Let’s go over hedge fund activity in other stocks – not necessarily in the same industry as Prudential Public Limited Company (NYSE:PUK) but similarly valued. These stocks are Bank of Montreal (NYSE:BMO), Enterprise Products Partners L.P. (NYSE:EPD), Orange SA (NYSE:ORAN), and General Mills, Inc. (NYSE:GIS). This group of stocks’ market valuations match PUK’s market valuation.
|Ticker||No of HFs with positions||Total Value of HF Positions (x1000)||Change in HF Position|
View table here if you experience formatting issues.
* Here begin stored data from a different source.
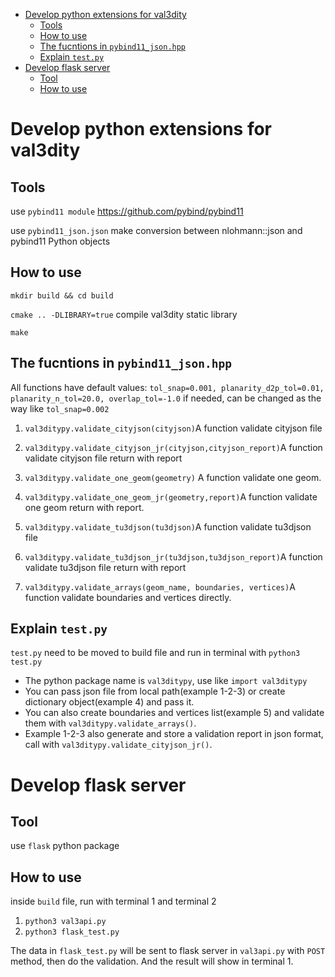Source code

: - [<span id="head1">Develop python extensions for val3dity</span>](#develop-python-extensions-for-val3dity)
  - [<span id="head2"> Tools</span>](#-tools)
  - [<span id="head3">How to use</span>](#how-to-use)
  - [<span id="head4">The fucntions in `pybind11_json.hpp`</span>](#the-fucntions-in-pybind11_jsonhpp)
  - [<span id="head5">Explain `test.py`</span>](#explain-testpy)
- [<span id="head6">Develop flask server</span>](#develop-flask-server)
  - [<span id="head7"> Tool</span>](#-tool)
  - [<span id="head8">How to use</span>](#how-to-use-1)
# <span id="head1">Develop python extensions for val3dity</span>

## <span id="head2"> Tools</span>
use `pybind11 module` https://github.com/pybind/pybind11 

use `pybind11_json.json` make conversion between nlohmann::json and pybind11 Python objects

## <span id="head3">How to use</span>
`mkdir build && cd build`

`cmake .. -DLIBRARY=true` compile val3dity static library

`make`


## <span id="head4">The fucntions in `pybind11_json.hpp`</span>

All functions have default values:
`tol_snap=0.001, planarity_d2p_tol=0.01, planarity_n_tol=20.0, overlap_tol=-1.0`
if needed, can be changed as the way like `tol_snap=0.002`

1. `val3ditypy.validate_cityjson(cityjson)`A function validate cityjson file
2. `val3ditypy.validate_cityjson_jr(cityjson,cityjson_report)`A function validate cityjson file return with report

3. `val3ditypy.validate_one_geom(geometry)` A function validate one geom.
4. `val3ditypy.validate_one_geom_jr(geometry,report)`A function validate one geom return with report.

5. `val3ditypy.validate_tu3djson(tu3djson)`A function validate tu3djson file
6. `val3ditypy.validate_tu3djson_jr(tu3djson,tu3djson_report)`A function validate tu3djson file return with report

7. `val3ditypy.validate_arrays(geom_name, boundaries, vertices)`A function validate boundaries and vertices directly.


## <span id="head5">Explain `test.py`</span>
`test.py` need to be moved to build file and run in terminal with `python3 test.py`

* The python package name is `val3ditypy`, use like `import val3ditypy`
* You can pass json file from local path(example 1-2-3) or create dictionary object(example 4) and pass it.
* You can also create boundaries and vertices list(example 5) and validate them with `val3ditypy.validate_arrays()`.
* Example 1-2-3 also generate and store a validation report in json format, call with `val3ditypy.validate_cityjson_jr()`.

# <span id="head6">Develop flask server</span>

## <span id="head7"> Tool</span>
use `flask` python package


## <span id="head8">How to use</span>
inside `build` file, run with terminal 1 and terminal 2
1. `python3 val3api.py`
2. `python3 flask_test.py`

The data in `flask_test.py` will be sent to flask server in `val3api.py` with `POST` method, then do the validation.
And the result will show in terminal 1.
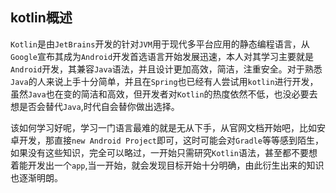 ## kotlin概述

`Kotlin`是由`JetBrains`开发的针对`JVM`用于现代多平台应用的静态编程语言，从`Google`宣布其成为`Android`开发首选语言开始发展迅速，本人对其学习主要就是`Android`开发，其兼容`Java`语法，并且设计更加高效，简洁，注重安全。对于熟悉`Java`的人来说上手十分简单，并且在`Spring`也已经有人尝试用`kotlin`进行开发，虽然`Java`也在变的简洁和高效，但开发者对`Kotlin`的热度依然不低，也没必要去想是否会替代`Java`,时代自会替你做出选择。

该如何学习好呢，学习一门语言最难的就是无从下手，从官网文档开始吧，比如安卓开发，那直接`new Android Project`即可，这时可能会对`Gradle`等等感到陌生，如果没有这些知识，完全可以略过，一开始只需研究`Kotlin`语法，甚至都不要想着能开发出一个`app`,当一开始，就会发现目标开始十分明确，由此衍生出来的知识也逐渐明朗。

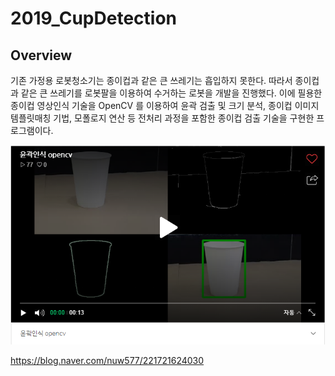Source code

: # 2019_CupDetection


## Overview
기존 가정용 로봇청소기는 종이컵과 같은 큰 쓰레기는 흡입하지 못한다. 따라서 종이컵과 같은 큰 쓰레기를 로봇팔을 이용하여 수거하는 로봇을 개발을 진행했다. 이에 필용한 종이컵 영상인식 기술을 OpenCV 를 이용하여 윤곽 검출 및 크기 분석, 종이컵 이미지 템플릿매칭 기법, 모폴로지 연산 등 전처리 과정을 포함한 종이컵 검출 기술을 구현한 프로그램이다.

[![Video Label](image.png)](https://serviceapi.nmv.naver.com/flash/convertIframeTag.nhn?vid=5FBBC5453E271DEEA6E213E43552DE3C1E6D&outKey=V126ee9c702412462a7d4a49607438a5d30b3a70c53b751e0a0dea49607438a5d30b3)

https://blog.naver.com/nuw577/221721624030



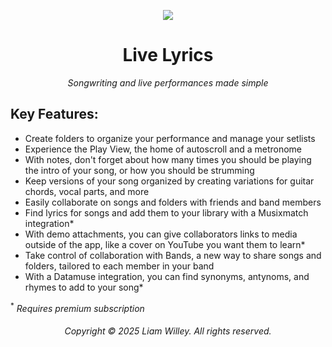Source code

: <div align="center">

<img src="images/header.png"></img>

# Live Lyrics
*Songwriting and live performances made simple*

</div>

## Key Features:
- Create folders to organize your performance and manage your setlists
- Experience the Play View, the home of autoscroll and a metronome
- With notes, don't forget about how many times you should be playing the intro of your song, or how you should be strumming
- Keep versions of your song organized by creating variations for guitar chords, vocal parts, and more
- Easily collaborate on songs and folders with friends and band members
- Find lyrics for songs and add them to your library with a Musixmatch integration*
- With demo attachments, you can give collaborators links to media outside of the app, like a cover on YouTube you want them to learn*
- Take control of collaboration with Bands, a new way to share songs and folders, tailored to each member in your band
- With a Datamuse integration, you can find synonyms, antynoms, and rhymes to add to your song*

<sup>*</sup> *Requires premium subscription*

<div align="center">
  
###### Copyright © 2025 Liam Willey. All rights reserved.

</div>
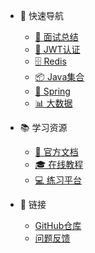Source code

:<!-- _navbar.md -->

* 🎯 快速导航
  * [💼 面试总结](面试知识库总结.md)
  * [🔐 JWT认证](authentication/jwt-implementation.md)
  * [🗄️ Redis](middleware/redis-implementation.md)
  * [📦 Java集合](collections/java-collections-detailed.md)
  * [🌸 Spring](spring/spring-framework-comprehensive.md)
  * [📊 大数据](big-data/big-data-analysis-comprehensive.md)

* 📚 学习资源
  * [📖 官方文档](https://docs.oracle.com/javase/)
  * [🎓 在线教程](https://www.runoob.com/java/)
  * [💻 练习平台](https://leetcode.cn/)

* 🔗 链接
  * [GitHub仓库](https://github.com/wshuo/java_interview)
  * [问题反馈](https://github.com/wshuo/java_interview/issues)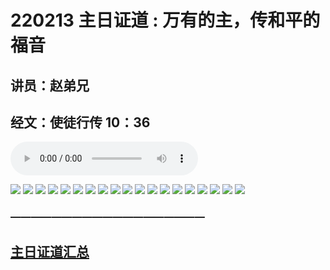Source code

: # 220213 主日证道 : 万有的主，传和平的福音
## 讲员：赵弟兄
## 经文：使徒行传 10：36

<audio controls src="./220213.mp3"></audio>

![](1.jpg)
![](2.jpg)
![](3.jpg)
![](4.jpg)
![](5.jpg)
![](6.jpg)
![](7.jpg)
![](8.jpg)
![](9.jpg)
![](10.jpg)
![](11.jpg)
![](12.jpg)
![](13.jpg)
![](14.jpg)
![](15.jpg)
![](16.jpg)
![](17.jpg)
![](18.jpg)
![](19.jpg)


### ———————————————————

## [主日证道汇总](https://nccchurch.github.io/Sermons/)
As you can see these stocks had an average of 20.75 hedge funds with bullish positions and the average amount invested in these stocks was $267 million. That figure was $44 million in PUK’s case. General Mills, Inc. (NYSE:GIS) is the most popular stock in this table. On the other hand Orange SA (NYSE:ORAN) is the least popular one with only 5 bullish hedge fund positions. Prudential Public Limited Company (NYSE:PUK) is not the least popular stock in this group but hedge fund interest is still below average. This is a slightly negative signal and we’d rather spend our time researching stocks that hedge funds are piling on. Our calculations showed that top 10 most popular stocks among hedge funds returned 41.4% in 2019 and outperformed the S&P 500 ETF (SPY) by 10.1 percentage points. These stocks gained 13.9% in 2020 through June 10th and surpassed the market by 14.2 percentage points. Unfortunately PUK wasn’t nearly as popular as these 10 stocks (hedge fund sentiment was quite bearish); PUK investors were disappointed as the stock returned 22.4% during the second quarter and underperformed the market. If you are interested in investing in large cap stocks with huge upside potential, you should check out the top 10 most popular stocks among hedge funds as most of these stocks already outperformed the market in 2020.